**WORK TO BE COMPLETED**
Give again, word for word, every line in the entries below from the line with "Elijah Saunders |" up to and including the line with "Stephanie Campbell |", and no other line.

○ ○ ○

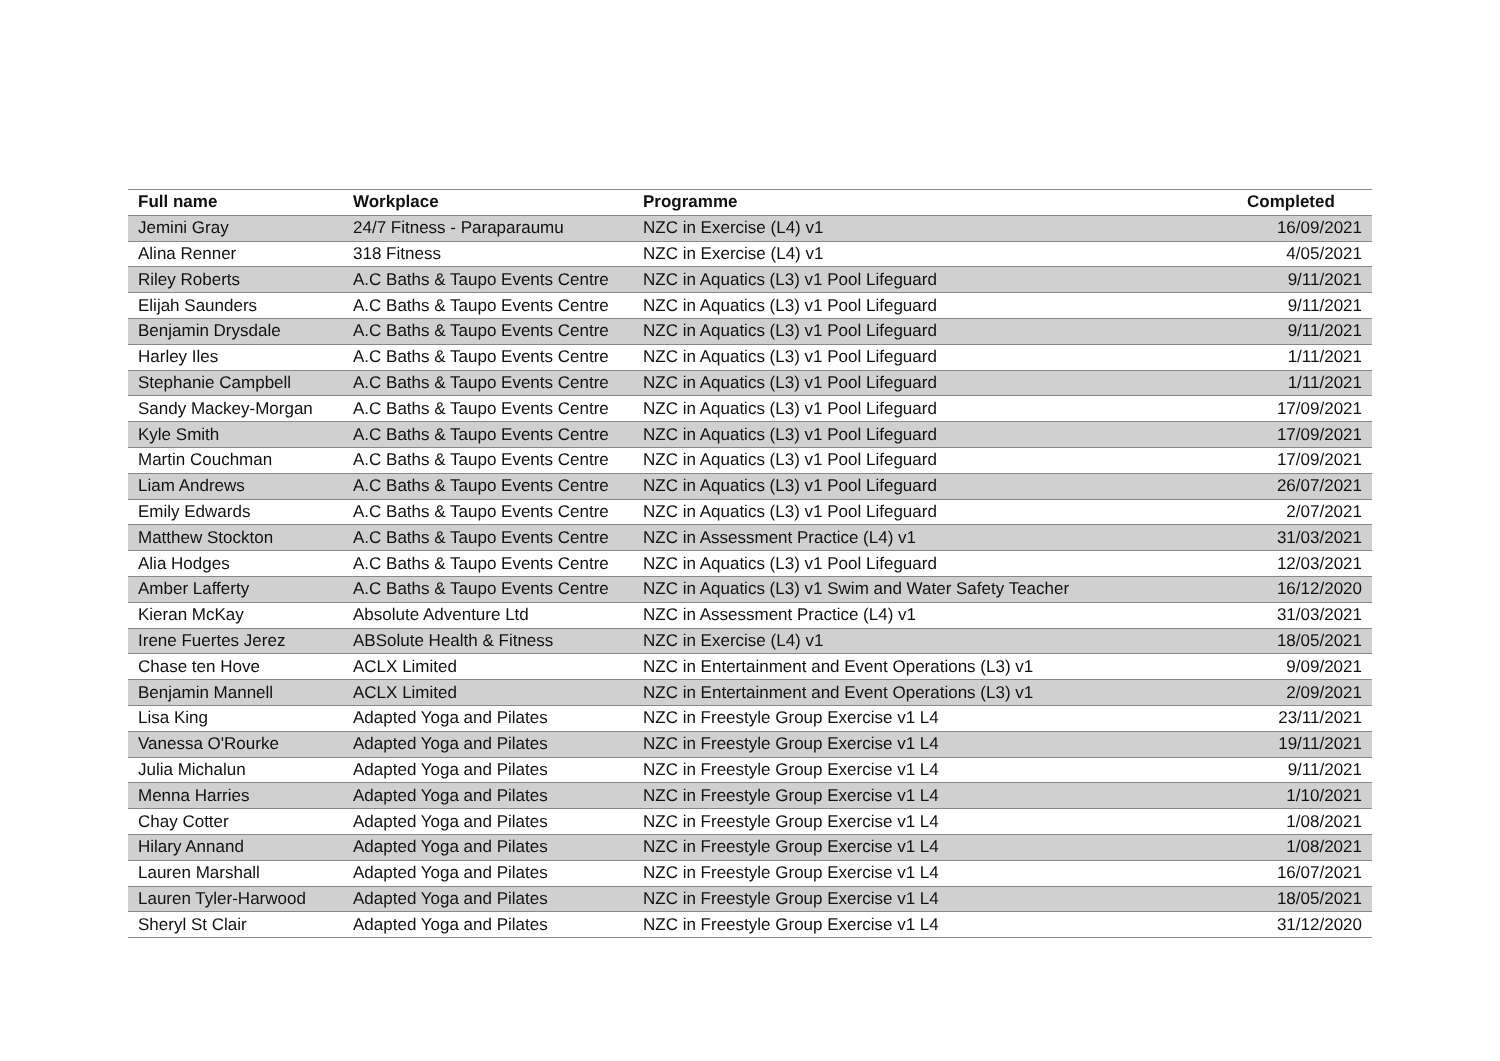| Full name | Workplace | Programme | Completed |
| --- | --- | --- | --- |
| Jemini Gray | 24/7 Fitness - Paraparaumu | NZC in Exercise (L4) v1 | 16/09/2021 |
| Alina Renner | 318 Fitness | NZC in Exercise (L4) v1 | 4/05/2021 |
| Riley Roberts | A.C Baths & Taupo Events Centre | NZC in Aquatics (L3) v1 Pool Lifeguard | 9/11/2021 |
| Elijah Saunders | A.C Baths & Taupo Events Centre | NZC in Aquatics (L3) v1 Pool Lifeguard | 9/11/2021 |
| Benjamin Drysdale | A.C Baths & Taupo Events Centre | NZC in Aquatics (L3) v1 Pool Lifeguard | 9/11/2021 |
| Harley Iles | A.C Baths & Taupo Events Centre | NZC in Aquatics (L3) v1 Pool Lifeguard | 1/11/2021 |
| Stephanie Campbell | A.C Baths & Taupo Events Centre | NZC in Aquatics (L3) v1 Pool Lifeguard | 1/11/2021 |
| Sandy Mackey-Morgan | A.C Baths & Taupo Events Centre | NZC in Aquatics (L3) v1 Pool Lifeguard | 17/09/2021 |
| Kyle Smith | A.C Baths & Taupo Events Centre | NZC in Aquatics (L3) v1 Pool Lifeguard | 17/09/2021 |
| Martin Couchman | A.C Baths & Taupo Events Centre | NZC in Aquatics (L3) v1 Pool Lifeguard | 17/09/2021 |
| Liam Andrews | A.C Baths & Taupo Events Centre | NZC in Aquatics (L3) v1 Pool Lifeguard | 26/07/2021 |
| Emily Edwards | A.C Baths & Taupo Events Centre | NZC in Aquatics (L3) v1 Pool Lifeguard | 2/07/2021 |
| Matthew Stockton | A.C Baths & Taupo Events Centre | NZC in Assessment Practice (L4) v1 | 31/03/2021 |
| Alia Hodges | A.C Baths & Taupo Events Centre | NZC in Aquatics (L3) v1 Pool Lifeguard | 12/03/2021 |
| Amber Lafferty | A.C Baths & Taupo Events Centre | NZC in Aquatics (L3) v1 Swim and Water Safety Teacher | 16/12/2020 |
| Kieran McKay | Absolute Adventure Ltd | NZC in Assessment Practice (L4) v1 | 31/03/2021 |
| Irene Fuertes Jerez | ABSolute Health & Fitness | NZC in Exercise (L4) v1 | 18/05/2021 |
| Chase ten Hove | ACLX Limited | NZC in Entertainment and Event Operations (L3) v1 | 9/09/2021 |
| Benjamin Mannell | ACLX Limited | NZC in Entertainment and Event Operations (L3) v1 | 2/09/2021 |
| Lisa King | Adapted Yoga and Pilates | NZC in Freestyle Group Exercise v1 L4 | 23/11/2021 |
| Vanessa O'Rourke | Adapted Yoga and Pilates | NZC in Freestyle Group Exercise v1 L4 | 19/11/2021 |
| Julia Michalun | Adapted Yoga and Pilates | NZC in Freestyle Group Exercise v1 L4 | 9/11/2021 |
| Menna Harries | Adapted Yoga and Pilates | NZC in Freestyle Group Exercise v1 L4 | 1/10/2021 |
| Chay Cotter | Adapted Yoga and Pilates | NZC in Freestyle Group Exercise v1 L4 | 1/08/2021 |
| Hilary Annand | Adapted Yoga and Pilates | NZC in Freestyle Group Exercise v1 L4 | 1/08/2021 |
| Lauren Marshall | Adapted Yoga and Pilates | NZC in Freestyle Group Exercise v1 L4 | 16/07/2021 |
| Lauren Tyler-Harwood | Adapted Yoga and Pilates | NZC in Freestyle Group Exercise v1 L4 | 18/05/2021 |
| Sheryl St Clair | Adapted Yoga and Pilates | NZC in Freestyle Group Exercise v1 L4 | 31/12/2020 |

○ ○ ○

**TASK OUTPUT**
| Elijah Saunders | A.C Baths & Taupo Events Centre | NZC in Aquatics (L3) v1 Pool Lifeguard | 9/11/2021 |
| Benjamin Drysdale | A.C Baths & Taupo Events Centre | NZC in Aquatics (L3) v1 Pool Lifeguard | 9/11/2021 |
| Harley Iles | A.C Baths & Taupo Events Centre | NZC in Aquatics (L3) v1 Pool Lifeguard | 1/11/2021 |
| Stephanie Campbell | A.C Baths & Taupo Events Centre | NZC in Aquatics (L3) v1 Pool Lifeguard | 1/11/2021 |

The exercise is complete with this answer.